# Per Diem Tax exception and T4 forms



## anoojw (Jul 14, 2017)

I was in Canada during in the year 2013 to 2015 as an Inta company Transferee employee ( From India to the Canada office of our MNC ) and was under Canada payroll while I was there.
I filed the taxes promptly as per the T4 received from the company
I’m working on a PR application currently and noticed the T4 and salary slips does not match.
Reached out to the employer to clarify this and was told that the ‘per diem’ component in the salary slip is non-taxable and so not mentioned in T4

Can you please help understand the clause/law under which this is applicable so I can give an explanation to the immigration officer regarding the discrepancy between the salary slips and the T4 ( note there is a 20K difference due to this ).
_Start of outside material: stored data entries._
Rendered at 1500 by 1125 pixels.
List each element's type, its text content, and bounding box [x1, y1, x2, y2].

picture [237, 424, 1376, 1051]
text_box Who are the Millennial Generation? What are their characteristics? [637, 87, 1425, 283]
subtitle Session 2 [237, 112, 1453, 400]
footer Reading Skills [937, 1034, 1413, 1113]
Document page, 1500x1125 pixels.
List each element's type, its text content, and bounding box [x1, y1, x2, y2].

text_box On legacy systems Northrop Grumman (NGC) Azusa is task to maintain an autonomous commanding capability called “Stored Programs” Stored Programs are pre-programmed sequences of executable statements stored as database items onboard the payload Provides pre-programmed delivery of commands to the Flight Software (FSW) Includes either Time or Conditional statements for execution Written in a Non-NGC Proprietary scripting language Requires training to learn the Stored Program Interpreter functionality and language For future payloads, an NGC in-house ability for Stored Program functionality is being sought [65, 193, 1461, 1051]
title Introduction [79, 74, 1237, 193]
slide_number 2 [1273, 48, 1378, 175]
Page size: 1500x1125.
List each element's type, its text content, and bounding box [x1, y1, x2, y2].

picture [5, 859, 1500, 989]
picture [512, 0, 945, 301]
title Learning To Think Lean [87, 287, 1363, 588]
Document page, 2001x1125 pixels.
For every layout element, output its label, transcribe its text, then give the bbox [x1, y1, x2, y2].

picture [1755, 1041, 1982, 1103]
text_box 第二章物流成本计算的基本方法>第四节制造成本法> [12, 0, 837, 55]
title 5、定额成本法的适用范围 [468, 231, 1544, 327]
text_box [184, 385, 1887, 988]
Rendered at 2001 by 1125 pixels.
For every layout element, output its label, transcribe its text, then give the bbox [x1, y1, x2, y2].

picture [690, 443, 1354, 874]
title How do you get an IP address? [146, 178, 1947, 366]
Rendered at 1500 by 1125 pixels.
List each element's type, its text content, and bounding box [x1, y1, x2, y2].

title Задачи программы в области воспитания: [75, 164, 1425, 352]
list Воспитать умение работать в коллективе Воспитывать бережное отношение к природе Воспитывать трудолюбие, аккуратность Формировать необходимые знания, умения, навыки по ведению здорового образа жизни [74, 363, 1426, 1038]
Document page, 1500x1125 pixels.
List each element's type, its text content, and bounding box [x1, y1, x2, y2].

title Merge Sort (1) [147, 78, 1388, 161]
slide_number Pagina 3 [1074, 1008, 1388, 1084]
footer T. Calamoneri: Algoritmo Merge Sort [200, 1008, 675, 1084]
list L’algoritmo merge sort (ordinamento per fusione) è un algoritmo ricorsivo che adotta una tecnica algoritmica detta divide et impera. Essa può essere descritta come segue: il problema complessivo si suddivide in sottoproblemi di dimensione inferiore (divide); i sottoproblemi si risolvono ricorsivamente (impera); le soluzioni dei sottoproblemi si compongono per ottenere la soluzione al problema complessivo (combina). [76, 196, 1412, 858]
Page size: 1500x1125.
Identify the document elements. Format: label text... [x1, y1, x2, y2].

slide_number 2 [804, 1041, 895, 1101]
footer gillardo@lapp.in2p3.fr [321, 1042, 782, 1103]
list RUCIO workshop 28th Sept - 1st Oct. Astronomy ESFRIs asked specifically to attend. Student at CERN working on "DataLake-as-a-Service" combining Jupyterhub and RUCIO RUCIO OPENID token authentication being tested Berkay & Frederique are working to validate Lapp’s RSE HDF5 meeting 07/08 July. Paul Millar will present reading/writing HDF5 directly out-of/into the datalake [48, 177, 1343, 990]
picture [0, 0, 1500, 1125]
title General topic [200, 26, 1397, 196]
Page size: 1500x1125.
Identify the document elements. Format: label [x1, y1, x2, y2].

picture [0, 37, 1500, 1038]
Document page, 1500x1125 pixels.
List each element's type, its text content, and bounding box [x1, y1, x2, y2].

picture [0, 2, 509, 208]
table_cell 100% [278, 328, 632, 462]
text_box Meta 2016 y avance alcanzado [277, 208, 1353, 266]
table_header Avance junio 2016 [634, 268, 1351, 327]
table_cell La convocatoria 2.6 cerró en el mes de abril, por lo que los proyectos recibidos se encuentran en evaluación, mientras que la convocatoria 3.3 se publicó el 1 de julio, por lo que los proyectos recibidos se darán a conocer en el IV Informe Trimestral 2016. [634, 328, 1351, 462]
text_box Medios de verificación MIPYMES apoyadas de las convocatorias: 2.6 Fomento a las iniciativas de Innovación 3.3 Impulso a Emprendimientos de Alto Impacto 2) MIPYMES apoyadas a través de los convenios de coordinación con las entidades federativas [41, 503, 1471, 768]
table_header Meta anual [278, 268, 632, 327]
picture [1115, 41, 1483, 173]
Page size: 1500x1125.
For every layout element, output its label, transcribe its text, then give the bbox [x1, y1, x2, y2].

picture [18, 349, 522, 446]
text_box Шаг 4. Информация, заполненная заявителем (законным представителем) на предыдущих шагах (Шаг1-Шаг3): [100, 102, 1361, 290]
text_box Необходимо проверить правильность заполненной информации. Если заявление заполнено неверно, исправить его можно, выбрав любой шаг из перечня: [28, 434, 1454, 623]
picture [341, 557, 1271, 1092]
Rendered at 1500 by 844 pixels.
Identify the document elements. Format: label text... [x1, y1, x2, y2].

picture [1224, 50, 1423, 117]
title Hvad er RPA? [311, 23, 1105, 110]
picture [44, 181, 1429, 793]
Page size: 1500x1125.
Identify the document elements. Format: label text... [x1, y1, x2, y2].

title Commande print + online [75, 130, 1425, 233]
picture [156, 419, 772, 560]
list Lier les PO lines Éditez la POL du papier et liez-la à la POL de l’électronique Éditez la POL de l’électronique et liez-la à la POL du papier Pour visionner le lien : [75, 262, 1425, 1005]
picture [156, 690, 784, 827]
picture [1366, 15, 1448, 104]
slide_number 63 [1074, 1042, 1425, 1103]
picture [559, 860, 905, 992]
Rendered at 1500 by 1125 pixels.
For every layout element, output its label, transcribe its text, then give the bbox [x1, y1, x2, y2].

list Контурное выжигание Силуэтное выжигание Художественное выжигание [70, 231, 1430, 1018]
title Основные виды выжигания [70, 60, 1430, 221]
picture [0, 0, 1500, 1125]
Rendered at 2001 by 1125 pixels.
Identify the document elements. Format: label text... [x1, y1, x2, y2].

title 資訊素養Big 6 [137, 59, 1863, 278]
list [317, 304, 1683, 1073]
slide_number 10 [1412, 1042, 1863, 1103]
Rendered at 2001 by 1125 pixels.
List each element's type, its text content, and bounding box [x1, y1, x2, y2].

Is there any more question that I need to ask from employer to hear back more than the mention of ‘Per Diem’.

Happy to provide more details if you need any.


----------



## Eclectic12 (Oct 20, 2010)

Without knowing what the per diem or allowance was for, it is hard to find articles, interpretation bulletins or the legislation itself.

If you are still in contact with the employer, what about figuring out the amounts for each year and having the employer provide a letter spelling it out?

Otherwise, here are a few of the types where some have specific requirements.
http://www.cra-arc.gc.ca/tx/bsnss/tpcs/pyrll/bnfts/llwncs/trvl-eng.html
http://www.cra-arc.gc.ca/tx/bsnss/tpcs/pyrll/bnfts/brd/spcl/menu-eng.html


Cheers


----------



## anoojw (Jul 14, 2017)

Thank you. I'll try reaching out to employer
Does asking TD4 help to get some more clarity ( trying to interpret the data in url you shared )


----------



## Eclectic12 (Oct 20, 2010)

I haven't dug into the details so at a quick read - where the employee meets the criteria and the employer does not want the benefit/allowance included on the T4 form then a TD4 "Declaration of Exemption – Employment at a Special Work Site" form has to be filled out by both the employee & employer.

I have more experience with the T2200 "Declaration of Conditions of Employment". I was officially based out of a different city but spent something like 90% of my time working at a client site (sometimes same city, sometimes different country). The T2200 had to be filled out each year by my employer so that I could claim on my tax return expenses such as office space at home and/or motor vehicle expenses.

http://www.hrs.ualberta.ca/PayandTaxInfo/TaxInfo/T2200.aspx
http://www.cra-arc.gc.ca/E/pbg/tf/t2200/README.html


It doesn't sound like the employer had you as an employee help fill this out so I suspect it may not apply. 

It would help narrow the search if your employer indicated what type of benefit/allowances make up the $20K that is not on the T form. Or may the details on the salary slip can give a clue by the description?


Cheers


----------